Stichwort Geschäftsreisen: Wird auch BA eine Kreditkartengebühr in der Schweiz einführen?
In Grossbritannien machen wir dies ja bereits. Kreditkartenkosten sind nach den GDS der zweitgrösste Kostenfaktor. Stand heute haben wir für einen solchen Schritt in der Schweiz aber keinen Plan in der Schublade.
Wie erfolgt die Distribution der BA-Produkte in der Schweiz?
Umsatzmässig sind die Reisebüros weiterhin mit Abstand unser grösster Distributionskanal, wobei ich da TMCs hinzurechne. Verkäufe über ba.com bewegen sich auf stabilem Niveau. Verkäufe über OTAs wachsen auch, werden von uns aber mit Bedacht gepusht, weil sie auch unseren eigenen Vertrieb übers Web konkurrenzieren.
Haben Sie spezielle Marketingmassnahmen für die Reisebüros geplant?

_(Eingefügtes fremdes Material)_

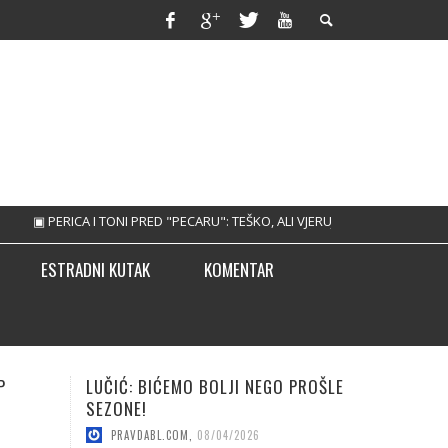
▣ PERICA I TONI PRED "PECARU": TEŠKO, ALI VJERUJEMO!
▣ TREBINJAC NEBO
ESTRADNI KUTAK
KOMENTAR
NEGO PROŠLE
KUNIĆ ZA JAČI NAPAD BORCA!
KRI
NOV
PRAVDABL.COM
,
08/04/2026
6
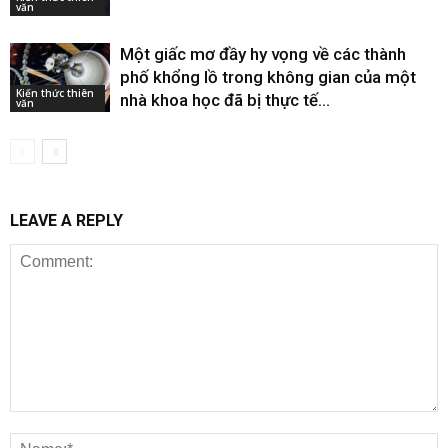
văn
Một giấc mơ đầy hy vọng về các thành
phố khổng lồ trong không gian của một
Kiến thức thiên
nhà khoa học đã bị thực tế...
văn
LEAVE A REPLY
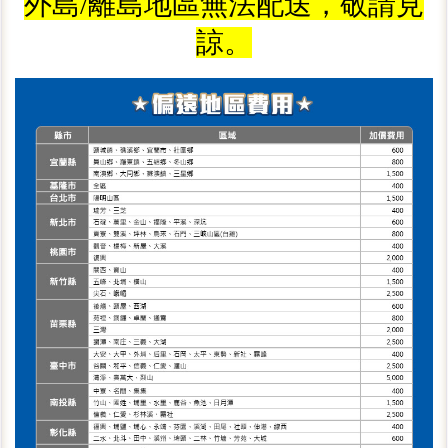
外島/離島地區無法配送，敬請見
諒。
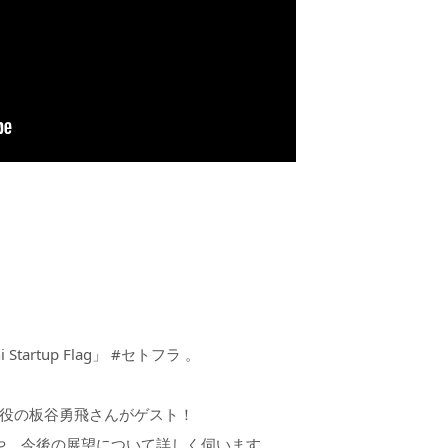
artup Flag」 #セトフラ 。
取締役の板谷勇飛さんがゲスト！
や、今後の展望について詳しく伺います。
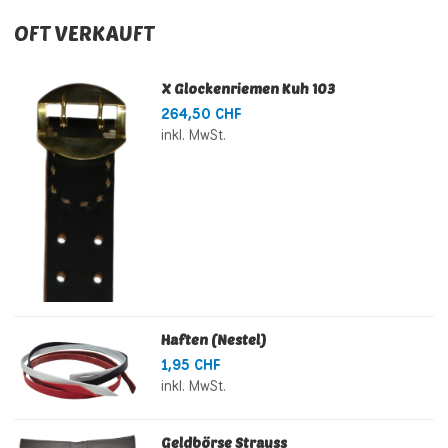
OFT VERKAUFT
X Glockenriemen Kuh 103
264,50 CHF
inkl. MwSt.
Haften (Nestel)
1,95 CHF
inkl. MwSt.
Geldbörse Strauss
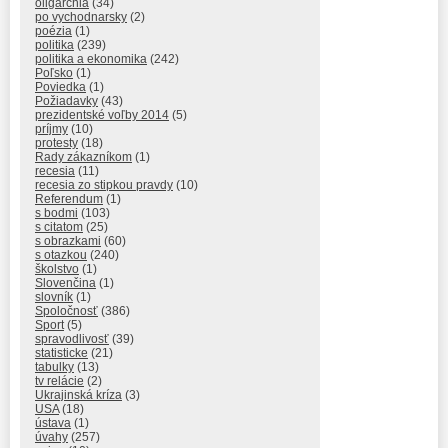
oligarchia
(34)
po vychodnarsky
(2)
poézia
(1)
politika
(239)
politika a ekonomika
(242)
Poľsko
(1)
Poviedka
(1)
Požiadavky
(43)
prezidentské voľby 2014
(5)
príjmy
(10)
protesty
(18)
Rady zákazníkom
(1)
recesia
(11)
recesia zo stipkou pravdy
(10)
Referendum
(1)
s bodmi
(103)
s citatom
(25)
s obrazkami
(60)
s otazkou
(240)
školstvo
(1)
Slovenčina
(1)
slovník
(1)
Spoločnosť
(386)
Sport
(5)
spravodlivosť
(39)
statisticke
(21)
tabulky
(13)
tv relácie
(2)
Ukrajinská kríza
(3)
USA
(18)
ústava
(1)
úvahy
(257)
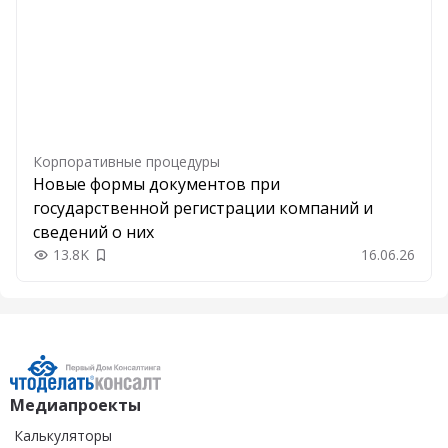
Корпоративные процедуры
Новые формы документов при
государственной регистрации компаний и
сведений о них
13.8K
16.06.26
Добавить в закладки
Медиапроекты
Калькуляторы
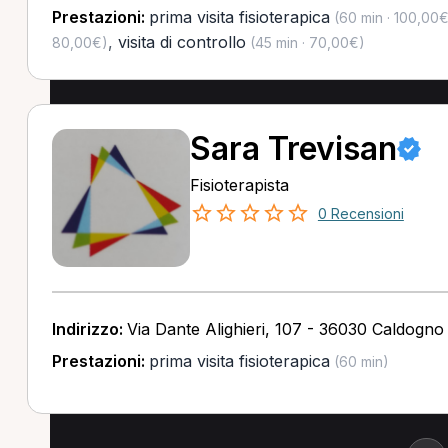
Prestazioni:
prima visita fisioterapica
(60 min · 100,00€
,
visita di controllo
80,00€)
(45 min · 70,00€)
Sara Trevisan
Fisioterapista
0 Recensioni
Indirizzo:
Via Dante Alighieri, 107 - 36030 Caldogno 
Prestazioni:
prima visita fisioterapica
(60 min)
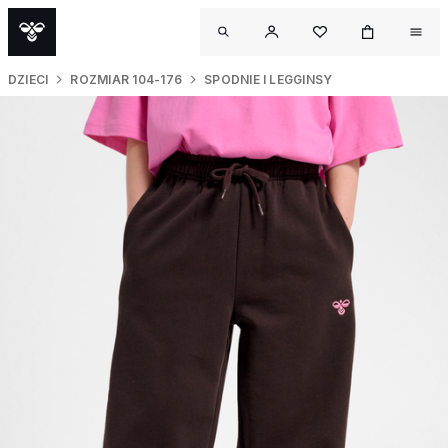
DZIECI
ROZMIAR 104-176
SPODNIE I LEGGINSY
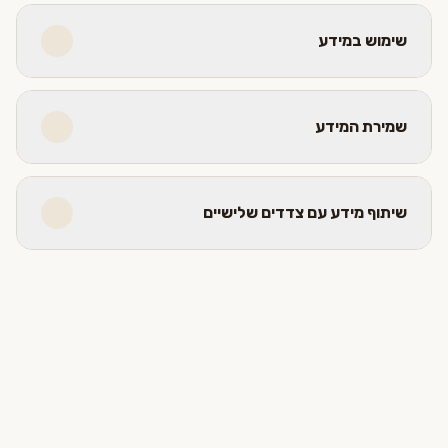
שימוש במידע
שמירת המידע
שיתוף מידע עם צדדים שלישיים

Wir werden am TTW mit Iberia präsent sein. Dazu gibt es im Herbst Roadshows für Agenten, sowohl in der Deutschschweiz als auch in der Romandie.
Jean-Claude Raemy
Zur Person
Katja Selle (44) stammt aus Finnland und hat eine Zeit lang in Zürich studiert mit ein Grund, warum ihr der hiesige Markt am Herzen liegt. Selle ist seit 1994 bei British Airways und arbeitete für den Carrier in unterschiedlichen Funktionen, sowohl im Passage- als auch im Frachtgeschäft, in Frankfurt und in London. Seit dem 1. Februar 2009 ist sie Regional Commercial Manager Central Europe (Schweiz, Deutschland und Österreich) mit Sitz in Frankfurt; inzwischen hat sie auch noch die Verantwortung für Osteuropa (Bulgarien, Polen, Rumänien, Tschechien, Ungarn, ex-jugoslawische Staaten) erhalten. Sie weilt mindestens einmal pro Jahr in der Schweiz. Hierzulande bietet British Airways ab Zürich, Genf und Basel über 160 Flüge pro Woche von und nach London an und von dort aus zu mehr als 140 Reisezielen in über 70 Ländern weltweit.